Lagipula sudah cukup selama 32 tahun kita dijejali Suhartoisasi, seolah-olah hanya Suharto yang paling berjasa atas Republik Indonesia. Pasca 1965 rakyat Indonesia dijejali sejarah tunggal versi Orde Baru. Dan pembodohan sistemik selama lebih dari 32 tahun itu membuat mayoritas generasi kami (kaum muda) buta sejarah!. 

Apa Bung Fadli lupa, dengan sakit “mikul dhuwur mendhem jero” Orde Baru melakukan De-Soekarnoisasi dengan mengganti nama Gelora Bung Karno menjadi Stadion Utama Senayan, Puncak Soekarno menjadi Puncak Jaya, Kota Soekarnoputra menjadi Jayapura, memakamkan Bung Karno di Blitar kendati pihak keluarga menolak agar makam tersebut jauh dari Ibu Kota. Dan yang paling dahsyat ialah menjadikan M Yamin–––bukan Bung Karno–––sebagai pencetus Pancasila dan merubah hari lahirnya Pancasila, kemudian secara dogmatis melalui program Pedoman Penghayatan dan Pengalaman Pancasila (P4) sejarah gelap itu dijejalkan ke pikiran rakyat Indonesia?

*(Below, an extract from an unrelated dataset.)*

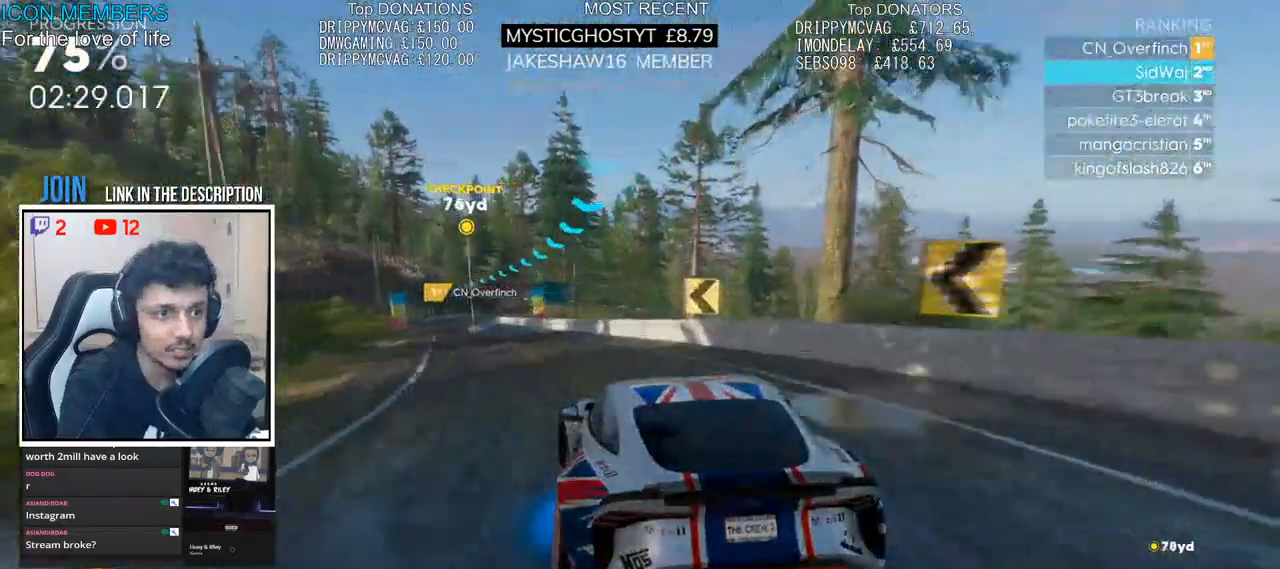
{"buttons": ["CROSS", "R2"], "left_stick": "right", "right_stick": "center", "events": [[50, "left_stick", "center"], [433, "left_stick", "right"]]}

Apa Bung Fadli lupa, Orde Baru menghilangkan banyak nama Tokoh Nasional dalam pelajaran sejarah di sekolah. Sebagai contoh: ‘Bapak Republik Indonesia’ Tan Malaka, seorang Tokoh Nasional yang juga Tokoh Komunis Internasional penulis “Naar De Republiek Indonesia” yang kemudian dibaca oleh hampir seluruh pejuang (pahlawan) progresif-revolusioner saat itu sehingga membangkitkan kesadaran mereka tentang arti sebuah bangsa, menumbuhkan cita-cita kemerdekaan dan melahirkan sebuah negara bernama Republik Indonesia?

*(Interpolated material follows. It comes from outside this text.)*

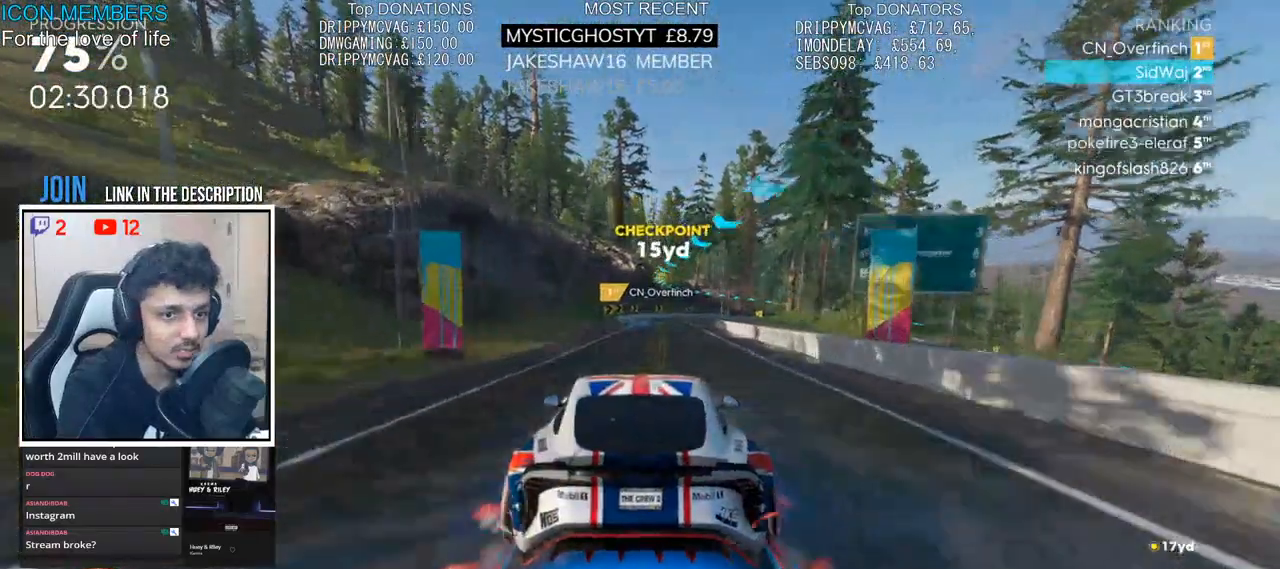
{"buttons": ["R2"], "left_stick": "center", "right_stick": "center", "events": [[67, "CROSS", "up"], [200, "left_stick", "left"], [333, "left_stick", "center"]]}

Apa Bung Fadli lupa, dengan menggunakan momentum pemberontakan G30S/PKI, pasca 1965 Suharto CS melakukan pembungkaman terhadap pemikiran kiri, sehingga tidak ada energi penyeimbang untuk menahan lajunya pemikiran kanan untuk masuk ke Indonesia dan perlahan merubah wajah Indonesia yang awalnya Pancasilais menjadi negara kapitalis liberalis seperti sekarang ini?

Saya yakin sebagai intelektual yang menggemari sejarah, Bung Fadli tidak mungkin lupa. Hanya, mungkin saja jasa Keluarga Cendana terlalu besar kepada Bung Fadli sehingga membuat Bung Fadli tidak mampu berlaku adil sejak dalam pikiran.